### Task prompt
Please read the records below and return each line holding the string "voor".

### Records
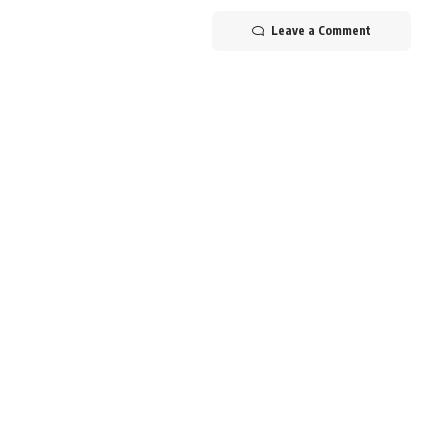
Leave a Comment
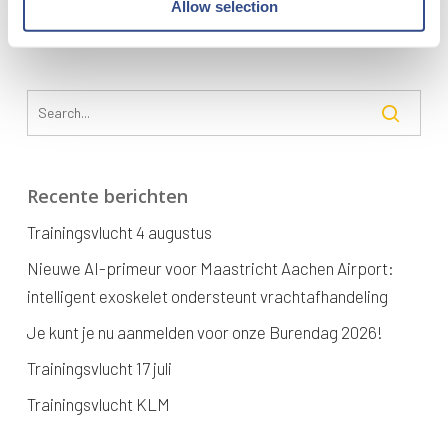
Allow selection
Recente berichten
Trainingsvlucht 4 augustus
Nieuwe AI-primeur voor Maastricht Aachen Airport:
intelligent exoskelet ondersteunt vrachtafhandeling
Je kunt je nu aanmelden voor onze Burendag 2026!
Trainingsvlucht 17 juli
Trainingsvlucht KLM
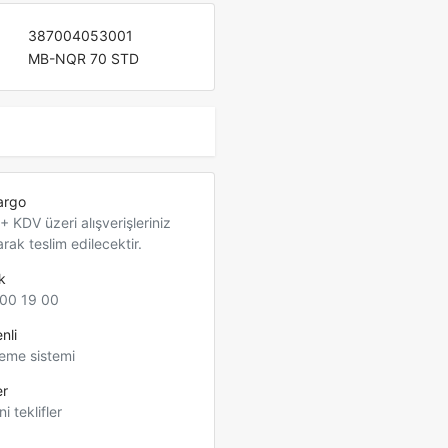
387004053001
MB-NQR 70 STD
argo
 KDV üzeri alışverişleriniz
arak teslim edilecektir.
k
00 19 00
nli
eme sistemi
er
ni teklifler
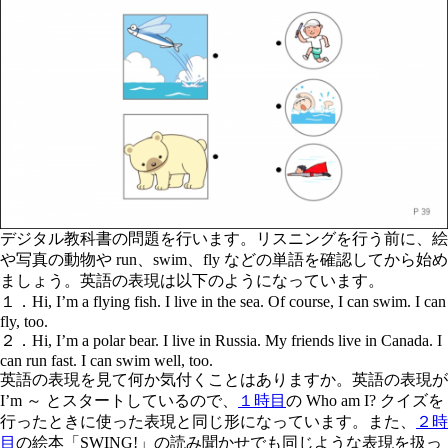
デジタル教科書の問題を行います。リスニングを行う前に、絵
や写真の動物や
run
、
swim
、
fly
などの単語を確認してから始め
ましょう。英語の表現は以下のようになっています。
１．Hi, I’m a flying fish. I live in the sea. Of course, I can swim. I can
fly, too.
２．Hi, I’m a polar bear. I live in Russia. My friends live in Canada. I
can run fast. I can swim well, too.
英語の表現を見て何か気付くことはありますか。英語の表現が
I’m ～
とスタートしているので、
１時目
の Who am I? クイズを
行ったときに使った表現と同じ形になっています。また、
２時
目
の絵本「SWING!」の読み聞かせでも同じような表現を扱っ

* * *

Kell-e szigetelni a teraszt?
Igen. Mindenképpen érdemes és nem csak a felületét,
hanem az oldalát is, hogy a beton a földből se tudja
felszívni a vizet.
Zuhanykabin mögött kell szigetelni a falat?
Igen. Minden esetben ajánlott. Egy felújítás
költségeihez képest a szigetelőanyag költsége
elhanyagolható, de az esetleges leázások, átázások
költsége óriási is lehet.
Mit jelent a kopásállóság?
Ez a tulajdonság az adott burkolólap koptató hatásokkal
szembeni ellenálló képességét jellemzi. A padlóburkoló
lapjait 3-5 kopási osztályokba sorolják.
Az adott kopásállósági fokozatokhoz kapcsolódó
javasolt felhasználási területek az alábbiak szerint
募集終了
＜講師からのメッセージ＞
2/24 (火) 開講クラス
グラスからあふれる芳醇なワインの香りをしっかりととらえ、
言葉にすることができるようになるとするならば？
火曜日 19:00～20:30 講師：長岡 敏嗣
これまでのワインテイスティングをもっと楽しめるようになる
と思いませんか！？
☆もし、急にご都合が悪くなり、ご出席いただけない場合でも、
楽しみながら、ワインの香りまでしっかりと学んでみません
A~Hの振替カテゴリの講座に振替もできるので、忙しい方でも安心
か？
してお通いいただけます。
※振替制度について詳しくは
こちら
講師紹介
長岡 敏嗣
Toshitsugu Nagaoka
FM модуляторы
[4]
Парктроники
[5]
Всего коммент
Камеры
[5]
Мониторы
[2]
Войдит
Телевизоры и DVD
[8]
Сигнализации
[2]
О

### Result of the task
Nieuwe AI-primeur voor Maastricht Aachen Airport:
Je kunt je nu aanmelden voor onze Burendag 2026!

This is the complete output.